German Group Develops High-performance Solid Oxide Fuel Cell Material

The innovative material is ideal for compact decentralized household systems, large-scale energy supply units and automotive applications.

Published: 27-Dec-2011

ThyssenKrupp VDM and the Julich Research Center have created an enhanced high-performance material called Crofer 22 H for solid oxide fuel cells. The novel material is ready for commercial production through a multi-year project that includes other industrial partners.

Crofer 22 H finds applications in the production of lightweight fuel cell stacks used in vehicles. ThyssenKrupp VDM’s Head of Research and Development, Jutta Klower stated that the development of a commercial-scale manufacturing process was the main objective behind the Crofer 22 H work, which now allows the company to deliver low-cost alloy for applications in fuel cell interconnects.

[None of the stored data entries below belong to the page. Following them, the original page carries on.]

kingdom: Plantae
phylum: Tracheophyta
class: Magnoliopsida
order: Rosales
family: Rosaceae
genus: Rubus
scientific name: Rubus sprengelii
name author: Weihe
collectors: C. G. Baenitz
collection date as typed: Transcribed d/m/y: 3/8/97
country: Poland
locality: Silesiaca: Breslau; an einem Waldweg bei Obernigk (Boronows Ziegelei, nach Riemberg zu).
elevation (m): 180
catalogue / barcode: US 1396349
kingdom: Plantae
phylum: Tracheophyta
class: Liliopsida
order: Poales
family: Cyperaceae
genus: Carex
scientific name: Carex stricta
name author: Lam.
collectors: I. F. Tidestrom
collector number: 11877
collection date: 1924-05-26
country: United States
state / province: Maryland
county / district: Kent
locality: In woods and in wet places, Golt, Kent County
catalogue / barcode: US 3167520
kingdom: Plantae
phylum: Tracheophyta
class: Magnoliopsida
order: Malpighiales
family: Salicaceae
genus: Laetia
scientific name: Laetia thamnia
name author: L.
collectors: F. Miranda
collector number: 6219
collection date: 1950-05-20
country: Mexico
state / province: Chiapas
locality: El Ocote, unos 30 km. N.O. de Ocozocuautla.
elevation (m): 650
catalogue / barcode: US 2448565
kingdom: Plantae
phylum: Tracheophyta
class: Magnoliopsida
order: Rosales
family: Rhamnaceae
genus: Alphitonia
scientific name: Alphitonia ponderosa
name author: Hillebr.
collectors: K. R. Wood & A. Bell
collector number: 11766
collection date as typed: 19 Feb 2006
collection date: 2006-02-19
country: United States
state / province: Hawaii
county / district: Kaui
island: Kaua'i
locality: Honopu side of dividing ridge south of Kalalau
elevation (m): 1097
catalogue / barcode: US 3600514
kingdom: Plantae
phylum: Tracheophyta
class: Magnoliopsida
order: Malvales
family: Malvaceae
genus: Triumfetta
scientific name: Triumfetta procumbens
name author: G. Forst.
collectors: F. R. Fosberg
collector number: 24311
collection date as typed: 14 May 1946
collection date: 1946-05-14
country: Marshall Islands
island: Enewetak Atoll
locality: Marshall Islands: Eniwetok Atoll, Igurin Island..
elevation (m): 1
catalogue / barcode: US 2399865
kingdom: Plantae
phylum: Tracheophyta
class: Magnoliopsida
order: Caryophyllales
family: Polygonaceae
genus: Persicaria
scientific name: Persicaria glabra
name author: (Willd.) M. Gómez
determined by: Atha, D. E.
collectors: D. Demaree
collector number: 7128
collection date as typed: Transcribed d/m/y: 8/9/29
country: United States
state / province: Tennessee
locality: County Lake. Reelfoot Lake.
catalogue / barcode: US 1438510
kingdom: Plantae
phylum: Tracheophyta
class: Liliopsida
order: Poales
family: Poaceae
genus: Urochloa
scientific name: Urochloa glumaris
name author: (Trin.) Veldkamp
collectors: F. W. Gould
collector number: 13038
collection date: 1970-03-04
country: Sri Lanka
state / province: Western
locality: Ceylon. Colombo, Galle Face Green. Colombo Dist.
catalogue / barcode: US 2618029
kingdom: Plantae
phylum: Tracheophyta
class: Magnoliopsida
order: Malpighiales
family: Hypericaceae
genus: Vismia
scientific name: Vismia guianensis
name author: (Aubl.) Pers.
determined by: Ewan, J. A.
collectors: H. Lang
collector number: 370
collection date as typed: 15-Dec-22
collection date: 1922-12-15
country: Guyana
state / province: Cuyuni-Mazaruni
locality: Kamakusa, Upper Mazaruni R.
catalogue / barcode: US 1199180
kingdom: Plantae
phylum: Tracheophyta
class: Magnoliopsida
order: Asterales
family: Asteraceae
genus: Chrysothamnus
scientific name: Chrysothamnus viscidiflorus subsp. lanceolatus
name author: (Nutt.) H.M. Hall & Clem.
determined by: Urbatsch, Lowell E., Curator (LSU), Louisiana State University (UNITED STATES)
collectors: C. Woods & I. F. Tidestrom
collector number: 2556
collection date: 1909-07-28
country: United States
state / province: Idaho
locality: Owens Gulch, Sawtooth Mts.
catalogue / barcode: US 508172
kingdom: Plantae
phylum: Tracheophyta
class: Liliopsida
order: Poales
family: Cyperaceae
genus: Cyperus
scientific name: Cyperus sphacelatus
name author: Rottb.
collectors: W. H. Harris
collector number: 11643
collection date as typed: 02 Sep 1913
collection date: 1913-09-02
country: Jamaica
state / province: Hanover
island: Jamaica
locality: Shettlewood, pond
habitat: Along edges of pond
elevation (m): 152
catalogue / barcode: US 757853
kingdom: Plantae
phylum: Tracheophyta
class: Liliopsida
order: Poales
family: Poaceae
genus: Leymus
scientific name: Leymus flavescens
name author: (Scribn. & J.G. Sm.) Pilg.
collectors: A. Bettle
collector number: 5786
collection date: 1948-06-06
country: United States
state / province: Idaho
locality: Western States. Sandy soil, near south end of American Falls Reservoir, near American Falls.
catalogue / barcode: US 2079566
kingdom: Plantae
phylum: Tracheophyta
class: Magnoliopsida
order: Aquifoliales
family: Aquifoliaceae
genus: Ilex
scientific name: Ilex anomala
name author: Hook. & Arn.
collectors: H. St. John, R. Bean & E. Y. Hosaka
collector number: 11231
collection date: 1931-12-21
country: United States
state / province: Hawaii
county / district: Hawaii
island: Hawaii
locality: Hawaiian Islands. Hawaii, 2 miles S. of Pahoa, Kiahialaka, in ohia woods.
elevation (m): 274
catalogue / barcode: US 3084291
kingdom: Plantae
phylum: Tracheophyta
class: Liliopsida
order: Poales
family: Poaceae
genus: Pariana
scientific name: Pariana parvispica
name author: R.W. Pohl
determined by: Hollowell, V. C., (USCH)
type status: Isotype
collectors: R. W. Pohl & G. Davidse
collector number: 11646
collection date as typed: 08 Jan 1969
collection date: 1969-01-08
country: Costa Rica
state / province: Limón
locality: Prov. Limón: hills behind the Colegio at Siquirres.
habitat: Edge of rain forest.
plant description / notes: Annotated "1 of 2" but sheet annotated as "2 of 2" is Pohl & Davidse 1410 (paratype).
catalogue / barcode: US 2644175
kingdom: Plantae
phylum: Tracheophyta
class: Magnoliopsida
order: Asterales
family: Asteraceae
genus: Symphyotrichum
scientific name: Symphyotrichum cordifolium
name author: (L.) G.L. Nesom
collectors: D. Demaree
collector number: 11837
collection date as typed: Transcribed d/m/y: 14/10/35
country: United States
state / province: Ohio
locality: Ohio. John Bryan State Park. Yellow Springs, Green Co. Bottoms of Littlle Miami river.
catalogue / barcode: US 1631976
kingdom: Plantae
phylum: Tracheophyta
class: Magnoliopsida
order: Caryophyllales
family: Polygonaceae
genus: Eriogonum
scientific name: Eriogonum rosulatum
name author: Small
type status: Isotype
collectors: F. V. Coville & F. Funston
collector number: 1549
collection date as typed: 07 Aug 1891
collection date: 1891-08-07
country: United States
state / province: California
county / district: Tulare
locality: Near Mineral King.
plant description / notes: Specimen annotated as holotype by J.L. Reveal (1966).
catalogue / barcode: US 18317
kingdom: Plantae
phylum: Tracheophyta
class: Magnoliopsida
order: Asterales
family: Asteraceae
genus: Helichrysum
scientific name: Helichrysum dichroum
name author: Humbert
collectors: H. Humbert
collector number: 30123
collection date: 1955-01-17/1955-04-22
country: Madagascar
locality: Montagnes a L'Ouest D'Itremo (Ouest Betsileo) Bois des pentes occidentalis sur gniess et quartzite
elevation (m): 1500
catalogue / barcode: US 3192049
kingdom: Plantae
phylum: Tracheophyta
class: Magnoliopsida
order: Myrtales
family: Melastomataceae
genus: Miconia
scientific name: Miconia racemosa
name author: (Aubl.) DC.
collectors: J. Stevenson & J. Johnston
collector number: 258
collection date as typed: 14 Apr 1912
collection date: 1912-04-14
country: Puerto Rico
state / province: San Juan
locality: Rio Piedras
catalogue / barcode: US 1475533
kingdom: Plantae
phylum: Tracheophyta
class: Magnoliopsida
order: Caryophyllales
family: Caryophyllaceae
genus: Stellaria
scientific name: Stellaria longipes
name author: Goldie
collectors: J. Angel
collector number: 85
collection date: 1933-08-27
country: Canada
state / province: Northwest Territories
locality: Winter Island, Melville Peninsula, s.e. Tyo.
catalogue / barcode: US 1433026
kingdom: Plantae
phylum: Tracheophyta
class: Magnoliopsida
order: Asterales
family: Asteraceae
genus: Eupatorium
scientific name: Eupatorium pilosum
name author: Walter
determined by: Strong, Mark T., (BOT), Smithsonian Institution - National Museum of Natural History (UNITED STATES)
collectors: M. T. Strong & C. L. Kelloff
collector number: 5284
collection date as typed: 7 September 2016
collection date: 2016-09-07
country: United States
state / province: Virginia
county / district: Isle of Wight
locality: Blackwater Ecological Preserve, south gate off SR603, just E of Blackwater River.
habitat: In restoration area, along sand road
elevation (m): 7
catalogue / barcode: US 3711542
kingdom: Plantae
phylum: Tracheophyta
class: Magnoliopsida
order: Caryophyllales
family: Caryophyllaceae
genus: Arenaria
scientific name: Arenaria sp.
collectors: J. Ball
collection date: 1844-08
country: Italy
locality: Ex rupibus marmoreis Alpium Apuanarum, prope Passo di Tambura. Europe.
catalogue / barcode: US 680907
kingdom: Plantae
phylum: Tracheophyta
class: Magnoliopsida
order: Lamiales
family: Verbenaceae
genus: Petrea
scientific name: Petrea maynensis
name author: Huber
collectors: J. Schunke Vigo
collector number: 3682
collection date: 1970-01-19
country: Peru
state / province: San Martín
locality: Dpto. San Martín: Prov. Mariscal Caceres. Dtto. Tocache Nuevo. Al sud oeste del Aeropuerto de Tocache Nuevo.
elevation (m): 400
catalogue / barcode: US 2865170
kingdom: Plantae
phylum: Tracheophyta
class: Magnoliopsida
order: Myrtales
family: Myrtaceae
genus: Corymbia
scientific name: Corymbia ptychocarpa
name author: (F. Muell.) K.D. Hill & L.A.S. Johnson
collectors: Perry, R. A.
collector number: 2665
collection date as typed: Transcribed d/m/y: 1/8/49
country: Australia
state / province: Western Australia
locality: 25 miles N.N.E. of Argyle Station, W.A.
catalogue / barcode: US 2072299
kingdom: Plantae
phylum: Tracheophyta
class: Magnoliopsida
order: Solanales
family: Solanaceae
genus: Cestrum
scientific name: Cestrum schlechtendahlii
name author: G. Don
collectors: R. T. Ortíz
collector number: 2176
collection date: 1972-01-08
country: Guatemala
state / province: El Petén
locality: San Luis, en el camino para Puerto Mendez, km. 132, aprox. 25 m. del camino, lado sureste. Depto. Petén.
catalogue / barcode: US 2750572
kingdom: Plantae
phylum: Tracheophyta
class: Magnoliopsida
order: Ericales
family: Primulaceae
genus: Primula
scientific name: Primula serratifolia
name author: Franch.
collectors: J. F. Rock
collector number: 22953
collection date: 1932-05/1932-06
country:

The innovative material is ideal for compact decentralized household systems, large-scale energy supply units and automotive applications. It is specially designed for use in high-temperature fuel cells. It comprises 20% to 24% of chromium and the remaining alloying materials are lanthanum, titanium, niobium and tungsten. The readily formable material demonstrates superior resistance to corrosion at temperatures of the order of 900° C, superior mechanical strength and high electrical conductivity. ThyssenKrupp VDM in partnership with Julich Research Center improved the material’s properties under the research program named ‘ZEUS III.’

Crofer 22 H also demonstrates superior thermal expansion comparable with that of the ceramic materials utilized in the fuel cells. The Julich Research Center’s Robert Steinberger-Wilckens stated that the commercial production of this material will lower the production costs of fuel cells, which in turn decreases the system prices. The novel material eliminates the melting process conducted in a vacuum induction furnace, resulting in a considerable decrease in the production expenditures, Klower added.

Besides being utilized as a secondary power unit in ships, aircraft, truck and cars, fuel cells find applications as a power source for buildings and small or large integrated power and heat plants. Fuel cells more efficiently generate electricity and heat without hazardous emissions for private vehicles and homes.